Jakarta, Beritasatu.com - Tim gabungan terdiri dari pakar, penyidik Polri, dan penyidik KPK, melakukan pemeriksaan terhadap penyidik senior Komisi Pemberantasan Korupsi (KPK) Novel Baswedan terkait kasus penyiraman keras, di Gedung Merah Putih KPK, Jalan HR Rasuna Said, Jakarta Selatan, hari ini. Materi pemeriksaan terkait apakah ada ancaman dan saksi lain yang mengetahui.

"Sedang berlangsung pemeriksaannya. Materi yang dipertanyakan berkaitan dengan apakah yang bersangkutan (Novel) ada ancaman, apakah ada saksi lain, dan sebagainya," ujar Kepala Bidang Hubungan Masyarakat Polda Metro Jaya Komisaris Besar Polisi Raden Prabowo Argo Yuwono, Kamis (20/6/2019).

Dikatakan Argo, pemeriksaan ini dilaksanakan untuk melanjutkan pemeriksaan sebelumnya di Singapura.

"Sesuai dengan surat perintah dari Polri yang terdiri dari para pakar, penyidik KPK dan penyidik Polda Metro, melanjutkan pemeriksaan yang pernah dilakukan di Singapura," ungkap Argo.

Diketahui, peristiwa penyerangan terhadap Novel terjadi di Jalan Deposito RT 03 RW 10, dekat Masjid Al Ikhsan, Kelapa Gading, Jakarta Utara, Selasa 11 April 2017 lalu.
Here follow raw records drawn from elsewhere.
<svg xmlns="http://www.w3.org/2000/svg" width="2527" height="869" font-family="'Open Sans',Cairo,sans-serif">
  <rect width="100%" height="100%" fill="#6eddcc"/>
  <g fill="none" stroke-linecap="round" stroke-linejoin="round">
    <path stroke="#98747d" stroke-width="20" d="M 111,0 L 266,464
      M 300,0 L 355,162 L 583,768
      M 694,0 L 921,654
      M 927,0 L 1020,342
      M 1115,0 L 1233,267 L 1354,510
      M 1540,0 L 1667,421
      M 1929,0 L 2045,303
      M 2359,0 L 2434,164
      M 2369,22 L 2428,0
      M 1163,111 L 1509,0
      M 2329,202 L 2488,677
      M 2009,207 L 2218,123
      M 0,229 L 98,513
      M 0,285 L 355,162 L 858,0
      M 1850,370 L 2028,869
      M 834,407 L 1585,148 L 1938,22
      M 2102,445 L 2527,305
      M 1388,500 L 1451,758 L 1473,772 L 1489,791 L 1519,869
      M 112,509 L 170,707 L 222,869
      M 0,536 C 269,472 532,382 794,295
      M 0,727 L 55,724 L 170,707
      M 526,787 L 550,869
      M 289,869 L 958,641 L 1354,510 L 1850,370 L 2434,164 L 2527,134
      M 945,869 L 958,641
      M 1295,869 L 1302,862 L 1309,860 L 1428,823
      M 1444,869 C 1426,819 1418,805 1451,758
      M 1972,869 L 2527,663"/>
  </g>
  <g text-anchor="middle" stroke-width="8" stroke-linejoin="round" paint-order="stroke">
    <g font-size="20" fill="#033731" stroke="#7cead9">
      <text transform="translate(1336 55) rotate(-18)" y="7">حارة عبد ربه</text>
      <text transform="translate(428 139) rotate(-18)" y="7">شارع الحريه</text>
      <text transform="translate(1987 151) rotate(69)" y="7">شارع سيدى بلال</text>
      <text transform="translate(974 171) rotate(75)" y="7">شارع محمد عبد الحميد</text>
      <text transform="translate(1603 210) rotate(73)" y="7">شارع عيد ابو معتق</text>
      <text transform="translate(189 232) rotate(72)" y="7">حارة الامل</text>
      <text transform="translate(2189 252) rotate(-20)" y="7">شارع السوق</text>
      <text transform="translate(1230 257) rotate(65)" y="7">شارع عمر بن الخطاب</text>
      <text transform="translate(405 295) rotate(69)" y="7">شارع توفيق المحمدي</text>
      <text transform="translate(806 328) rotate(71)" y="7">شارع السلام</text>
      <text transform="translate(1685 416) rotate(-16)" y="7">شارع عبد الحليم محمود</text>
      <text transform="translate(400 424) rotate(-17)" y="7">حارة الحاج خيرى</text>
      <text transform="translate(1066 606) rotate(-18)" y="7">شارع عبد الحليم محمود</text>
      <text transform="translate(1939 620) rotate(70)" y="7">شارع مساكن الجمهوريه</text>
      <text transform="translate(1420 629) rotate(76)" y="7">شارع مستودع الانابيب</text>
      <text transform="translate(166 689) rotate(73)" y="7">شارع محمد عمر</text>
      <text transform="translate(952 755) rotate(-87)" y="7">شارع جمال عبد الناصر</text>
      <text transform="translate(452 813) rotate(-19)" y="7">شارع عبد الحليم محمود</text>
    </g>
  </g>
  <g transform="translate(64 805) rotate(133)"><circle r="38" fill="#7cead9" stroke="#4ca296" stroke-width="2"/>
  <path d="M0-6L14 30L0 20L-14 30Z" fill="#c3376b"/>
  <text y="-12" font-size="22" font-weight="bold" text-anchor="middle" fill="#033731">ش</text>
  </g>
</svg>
Ketika Novel selesai melaksanakan Solat Subuh berjamaah di Masjid Al Ikhsan, tiba-tiba diduga ada dua orang laki-laki tak dikenal menggunakan sepeda motor menghampirinya dan langsung menyiram cairan asam sulfat ke arah mukanya.

Akibatnya Novel mengalami luka diduga terbakar di mata kanan dan kiri, serta luka di dahi sebelah kiri karena terbentur pohon saat mencari air untuk membasuh muka. Setelah menjalankan aksinya, pelaku melarikan diri.